--- Task details ---
Could you return every line of the records below that contains the word "novelizácii"?

--- Data supplied ---
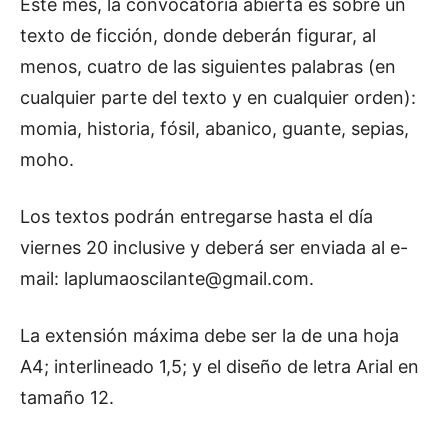
Este mes, la convocatoria abierta es sobre un
texto de ficción, donde deberán figurar, al
menos, cuatro de las siguientes palabras (en
cualquier parte del texto y en cualquier orden):
momia, historia, fósil, abanico, guante, sepias,
moho.
Los textos podrán entregarse hasta el día
viernes 20 inclusive y deberá ser enviada al e-
mail:
laplumaoscilante@gmail.com
.
La extensión máxima debe ser la de una hoja
A4; interlineado 1,5; y el diseño de letra Arial en
tamaño 12.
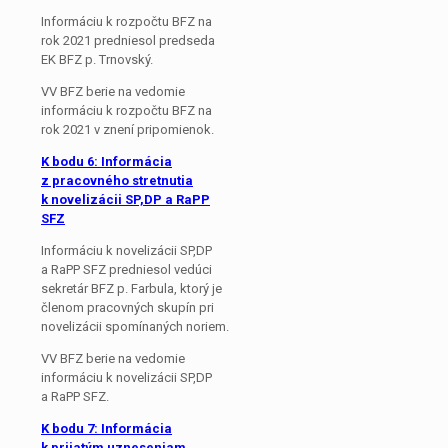
Informáciu k rozpočtu BFZ na
rok 2021 predniesol predseda
EK BFZ p. Trnovský.
VV BFZ berie na vedomie
informáciu k rozpočtu BFZ na
rok 2021 v znení pripomienok.
K bodu 6:
Informácia
z pracovného stretnutia
k novelizácii SP,DP a RaPP
SFZ
Informáciu k novelizácii SP,DP
a RaPP SFZ predniesol vedúci
sekretár BFZ p. Farbula, ktorý je
členom pracovných skupín pri
novelizácii spomínaných noriem.
VV BFZ berie na vedomie
informáciu k novelizácii SP,DP
a RaPP SFZ.
K bodu 7: Informácia
k prijatým uzneseniam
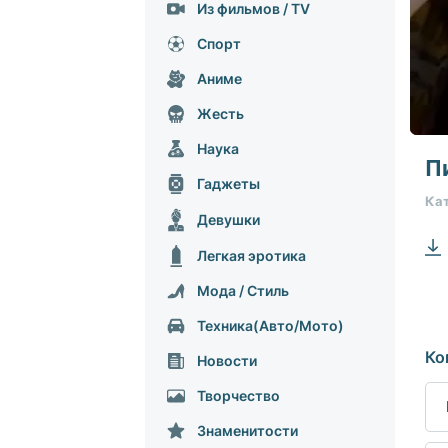
Из фильмов / TV
Спорт
Аниме
Жесть
0
Наука
seco
П
of
Гаджеты
0
Кат
seco
Девушки
90%
Легкая эротика
Мода / Стиль
Техника(Авто/Мото)
Ко
Hовости
Творчество
Знаменитости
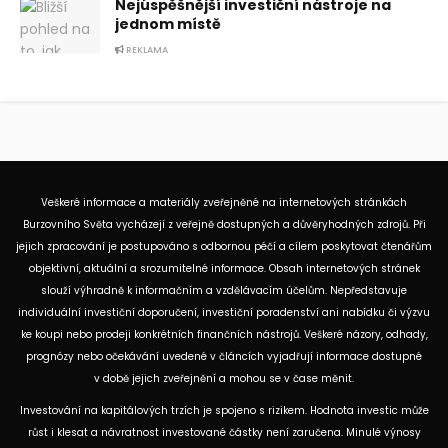
Nejúspěšnější investiční nástroje na
jednom místě
REKLAMA
Veškeré informace a materiály zveřejněné na internetových stránkách
Burzovního Světa vycházejí z veřejně dostupných a důvěryhodných zdrojů. Při
jejich zpracování je postupováno s odbornou péčí a cílem poskytovat čtenářům
objektivní, aktuální a srozumitelné informace. Obsah internetových stránek
slouží výhradně k informačním a vzdělávacím účelům. Nepředstavuje
individuální investiční doporučení, investiční poradenství ani nabídku či výzvu
ke koupi nebo prodeji konkrétních finančních nástrojů. Veškeré názory, odhady,
prognózy nebo očekávání uvedené v článcích vyjadřují informace dostupné
v době jejich zveřejnění a mohou se v čase měnit.
Investování na kapitálových trzích je spojeno s rizikem. Hodnota investic může
růst i klesat a návratnost investované částky není zaručena. Minulé výnosy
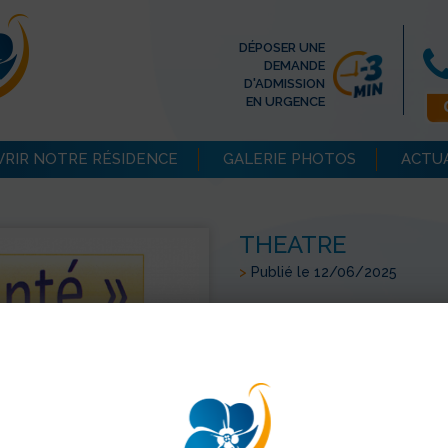
DÉPOSER UNE
DEMANDE
D'ADMISSION
EN URGENCE
RIR NOTRE RÉSIDENCE
GALERIE PHOTOS
ACTU
THEATRE
>
Publié le 12/06/2025
La résidence a pu assister à
troupe
L’Atelier de Théâtre du
chaleureusement pour leur 
> Retour aux actualités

--- Result of the task ---
k novelizácii SP,DP a RaPP
Informáciu k novelizácii SP,DP
novelizácii spomínaných noriem.
informáciu k novelizácii SP,DP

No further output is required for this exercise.